Pikeville College - School of Osteopathic Medicine

Pikeville College School of Osteopathic Medicine - About PCSOM.

 
 
About PCSOM

Pikeville College School of Osteopathic Medicine (PCSOM) is the 19th school of osteopathic medicine in the country. PCSOM offers a four-year program which results in the degree of Doctor of Osteopathic Medicine (DO). Osteopathic physicians have full practice rights in all 50 states and in many foreign countries. Osteopathic physicians can, and do, provide a full range of specialty and subspecialty services as practiced in tertiary hospitals, however, most DOs go into primary care in medically underserved areas. This accounts for the fact that while DOs make up only seven percent of the physicians in country they see over 18 percent of the patients.

To be considered for admittance at PCSOM students must have a baccalaureate degree, specific required science courses and take the Medical College Admission Test. PCSOM’s curriculum and course work is very similar to other medical school programs except in three major areas. The education is not so much different, as it is something more. PCSOM provides special emphasis in the following three critical areas:

  1. Manual Medicine: Historically osteopathic medicine is based on a system of diagnosis and treatment where proper body structure predisposes proper body function, where restoring normal circulation leads to health and is based on the premise that the body has the ability to heal itself when it is in the proper structural alignment. The osteopathic medical student is taught to augment these rules of health by learning how to osteopathicly manipulate joints, bone and smooth tissue to restore natural structure.

  2. Community and Behavior Medicine: The primary care doctor needs special training in communication with an in-depth knowledge of social values, regional customs and special information on the patient’s health care expectations and their lifestyles. In addition, a successful primary care doctor must have an appreciation of the business of medicine. The students must become lifelong learners and know how to access new information. To this end, 20 percent of PCSOM’s first- and second-year contact hours are in the area of community and behavior medicine.

  3. Ambulatory Care: Most primary care medicine takes place outside of the hospital. Consequently students at PCSOM have six full months of ambulatory primary care medical training in doctors’ offices and rural clinics. This represents 30 percent of the student’s clinical training.

The first two years of training at PCSOM takes place mostly in the lab and lecture hall, covering the typical medical school disciplines, plus our special topics. Friday afternoons are spent in doctors’ offices, learning to take patient histories and doing physical exams. During the summer of their second year the students take two major full-time courses: medicine and surgery. These are intensive courses which will prepare the student to interact fully at the bedside or in an ambulatory care setting during the final two years of their medical school education.

The last two years of PCSOM’s program are the clinical clerkships. The student will rotate and work in various settings including: Family Practice, Appalachian Primary Care, Rural Clinic, ER, General Internal Medicine, General Surgery, Pediatrics OB-GYN, Psychiatry and Osteopathic Practice. The student will spend from one to four months at each of these sites depending on PCSOM’s requirements and the student’s level of interest. At least 90 percent of this clinical training will be completed in the Appalachian region.

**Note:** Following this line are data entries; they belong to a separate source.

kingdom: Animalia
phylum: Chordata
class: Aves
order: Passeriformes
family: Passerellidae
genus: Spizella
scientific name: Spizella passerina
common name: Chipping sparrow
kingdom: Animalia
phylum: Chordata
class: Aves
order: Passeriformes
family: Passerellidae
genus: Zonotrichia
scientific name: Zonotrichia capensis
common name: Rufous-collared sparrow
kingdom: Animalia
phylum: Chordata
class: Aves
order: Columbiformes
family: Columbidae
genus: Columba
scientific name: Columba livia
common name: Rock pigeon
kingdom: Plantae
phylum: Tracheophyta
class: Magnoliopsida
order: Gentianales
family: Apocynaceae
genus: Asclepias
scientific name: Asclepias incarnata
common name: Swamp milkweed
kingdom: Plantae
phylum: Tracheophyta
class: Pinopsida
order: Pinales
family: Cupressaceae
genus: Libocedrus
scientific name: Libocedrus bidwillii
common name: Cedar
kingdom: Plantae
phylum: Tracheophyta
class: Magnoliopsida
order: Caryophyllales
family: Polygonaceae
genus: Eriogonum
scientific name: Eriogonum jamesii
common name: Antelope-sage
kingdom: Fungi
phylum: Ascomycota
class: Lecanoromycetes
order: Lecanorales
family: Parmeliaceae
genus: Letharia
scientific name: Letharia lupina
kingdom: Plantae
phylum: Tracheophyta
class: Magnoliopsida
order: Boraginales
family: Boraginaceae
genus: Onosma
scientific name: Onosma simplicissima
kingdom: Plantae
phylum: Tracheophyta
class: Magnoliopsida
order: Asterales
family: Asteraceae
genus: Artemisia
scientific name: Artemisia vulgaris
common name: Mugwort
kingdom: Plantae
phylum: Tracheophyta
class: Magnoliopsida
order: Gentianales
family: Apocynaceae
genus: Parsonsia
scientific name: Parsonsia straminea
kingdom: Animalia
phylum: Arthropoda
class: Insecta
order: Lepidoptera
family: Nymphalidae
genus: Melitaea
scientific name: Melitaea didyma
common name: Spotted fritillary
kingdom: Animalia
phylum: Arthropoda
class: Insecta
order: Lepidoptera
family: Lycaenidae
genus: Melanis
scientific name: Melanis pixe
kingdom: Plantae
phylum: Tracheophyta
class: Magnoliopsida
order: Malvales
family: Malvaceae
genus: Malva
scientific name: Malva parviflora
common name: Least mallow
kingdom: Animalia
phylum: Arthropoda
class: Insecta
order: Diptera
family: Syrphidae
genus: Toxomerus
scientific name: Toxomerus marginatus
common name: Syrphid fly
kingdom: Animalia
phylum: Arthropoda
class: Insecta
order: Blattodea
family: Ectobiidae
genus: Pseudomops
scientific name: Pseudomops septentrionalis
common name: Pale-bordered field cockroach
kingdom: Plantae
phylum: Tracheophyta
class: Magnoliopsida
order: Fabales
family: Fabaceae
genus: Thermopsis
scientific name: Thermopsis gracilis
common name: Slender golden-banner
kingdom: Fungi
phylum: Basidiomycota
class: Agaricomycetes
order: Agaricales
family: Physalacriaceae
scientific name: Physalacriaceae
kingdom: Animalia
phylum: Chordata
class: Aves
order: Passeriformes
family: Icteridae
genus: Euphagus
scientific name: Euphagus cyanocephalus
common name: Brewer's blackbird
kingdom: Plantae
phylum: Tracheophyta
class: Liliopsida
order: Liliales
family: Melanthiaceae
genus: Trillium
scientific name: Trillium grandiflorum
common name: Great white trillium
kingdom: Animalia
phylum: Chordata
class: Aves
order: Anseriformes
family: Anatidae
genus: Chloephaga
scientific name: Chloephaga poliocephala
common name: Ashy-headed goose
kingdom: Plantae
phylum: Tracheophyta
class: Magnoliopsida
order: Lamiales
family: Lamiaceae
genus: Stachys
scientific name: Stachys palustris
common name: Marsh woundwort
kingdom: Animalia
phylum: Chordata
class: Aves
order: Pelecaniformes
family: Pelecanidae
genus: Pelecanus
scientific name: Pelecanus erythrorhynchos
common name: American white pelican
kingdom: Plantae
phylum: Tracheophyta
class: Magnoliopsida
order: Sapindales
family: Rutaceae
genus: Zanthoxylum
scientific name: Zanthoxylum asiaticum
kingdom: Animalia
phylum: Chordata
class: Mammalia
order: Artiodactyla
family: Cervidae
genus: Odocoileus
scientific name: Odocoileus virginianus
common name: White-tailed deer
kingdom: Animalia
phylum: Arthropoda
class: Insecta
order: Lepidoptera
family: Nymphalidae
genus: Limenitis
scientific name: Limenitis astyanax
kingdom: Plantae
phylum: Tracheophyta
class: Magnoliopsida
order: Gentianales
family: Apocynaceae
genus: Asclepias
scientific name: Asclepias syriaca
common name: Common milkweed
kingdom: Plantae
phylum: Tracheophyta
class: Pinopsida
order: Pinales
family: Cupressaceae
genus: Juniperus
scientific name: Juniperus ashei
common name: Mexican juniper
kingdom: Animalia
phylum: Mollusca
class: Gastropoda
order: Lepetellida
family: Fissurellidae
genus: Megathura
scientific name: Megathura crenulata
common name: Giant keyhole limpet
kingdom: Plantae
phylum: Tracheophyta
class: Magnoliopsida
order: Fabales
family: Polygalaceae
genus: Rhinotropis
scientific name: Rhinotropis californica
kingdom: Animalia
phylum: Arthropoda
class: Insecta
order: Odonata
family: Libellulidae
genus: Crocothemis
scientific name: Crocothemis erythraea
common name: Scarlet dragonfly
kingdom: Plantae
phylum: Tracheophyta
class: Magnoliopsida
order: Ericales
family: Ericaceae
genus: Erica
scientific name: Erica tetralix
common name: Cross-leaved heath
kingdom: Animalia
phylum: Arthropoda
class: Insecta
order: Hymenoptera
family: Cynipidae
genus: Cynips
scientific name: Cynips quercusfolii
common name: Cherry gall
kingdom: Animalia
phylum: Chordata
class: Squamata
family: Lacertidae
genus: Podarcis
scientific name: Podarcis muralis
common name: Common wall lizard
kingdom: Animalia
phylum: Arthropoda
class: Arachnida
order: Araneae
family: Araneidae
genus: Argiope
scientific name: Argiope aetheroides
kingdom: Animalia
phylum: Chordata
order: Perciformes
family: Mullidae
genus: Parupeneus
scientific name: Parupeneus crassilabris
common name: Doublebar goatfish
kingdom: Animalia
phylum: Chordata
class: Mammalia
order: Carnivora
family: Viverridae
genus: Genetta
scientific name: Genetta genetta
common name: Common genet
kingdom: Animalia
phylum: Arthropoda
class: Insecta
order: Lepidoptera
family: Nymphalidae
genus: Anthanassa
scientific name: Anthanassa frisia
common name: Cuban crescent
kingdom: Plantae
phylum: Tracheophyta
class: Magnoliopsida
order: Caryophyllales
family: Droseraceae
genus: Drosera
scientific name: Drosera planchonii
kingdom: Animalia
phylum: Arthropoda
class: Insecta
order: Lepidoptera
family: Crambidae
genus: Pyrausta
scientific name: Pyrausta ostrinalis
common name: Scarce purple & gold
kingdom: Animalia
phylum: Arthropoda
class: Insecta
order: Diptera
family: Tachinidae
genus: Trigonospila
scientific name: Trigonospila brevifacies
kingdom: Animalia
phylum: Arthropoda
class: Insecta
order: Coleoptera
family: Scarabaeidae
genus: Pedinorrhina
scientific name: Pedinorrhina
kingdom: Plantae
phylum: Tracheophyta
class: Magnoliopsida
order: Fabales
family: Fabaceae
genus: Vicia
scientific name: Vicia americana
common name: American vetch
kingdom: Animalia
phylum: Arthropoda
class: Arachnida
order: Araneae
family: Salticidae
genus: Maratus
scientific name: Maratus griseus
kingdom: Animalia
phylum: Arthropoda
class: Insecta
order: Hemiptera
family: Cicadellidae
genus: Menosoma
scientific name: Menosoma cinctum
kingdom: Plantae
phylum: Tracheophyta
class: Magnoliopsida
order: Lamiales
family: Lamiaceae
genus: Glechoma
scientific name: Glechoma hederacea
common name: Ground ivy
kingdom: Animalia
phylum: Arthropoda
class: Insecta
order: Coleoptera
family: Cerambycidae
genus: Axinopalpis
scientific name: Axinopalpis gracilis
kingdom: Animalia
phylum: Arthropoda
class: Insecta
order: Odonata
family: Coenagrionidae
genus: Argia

In May of their fourth year the degree of Doctor of Osteopathic Medicine is conferred by PCSOM to all successful students. The students then begin their post-graduate training which traditionally consists of a one-year rotating internship followed by a two-year residency in the primary care area of the student’s choice. Presently, PCSOM is forming affiliations with hospitals in the Appalachian region to ensure adequate post-graduate training sites are available for PCSOM graduates so that they can and will stay in the area.

The curriculum, the courses, the work and the effort are all pointed to achieving one goal, the fulfillment of the school’s mission as stated by the Board of Trustees of Pikeville College:

“The mission of Pikeville College School of Osteopathic Medicine is to provide men and women with an osteopathic medical education that emphasizes primary care, encourages research, promotes lifelong scholarly activity, and produces graduates who are committed to serving the health care needs of communities in Eastern Kentucky and other Appalachian regions.”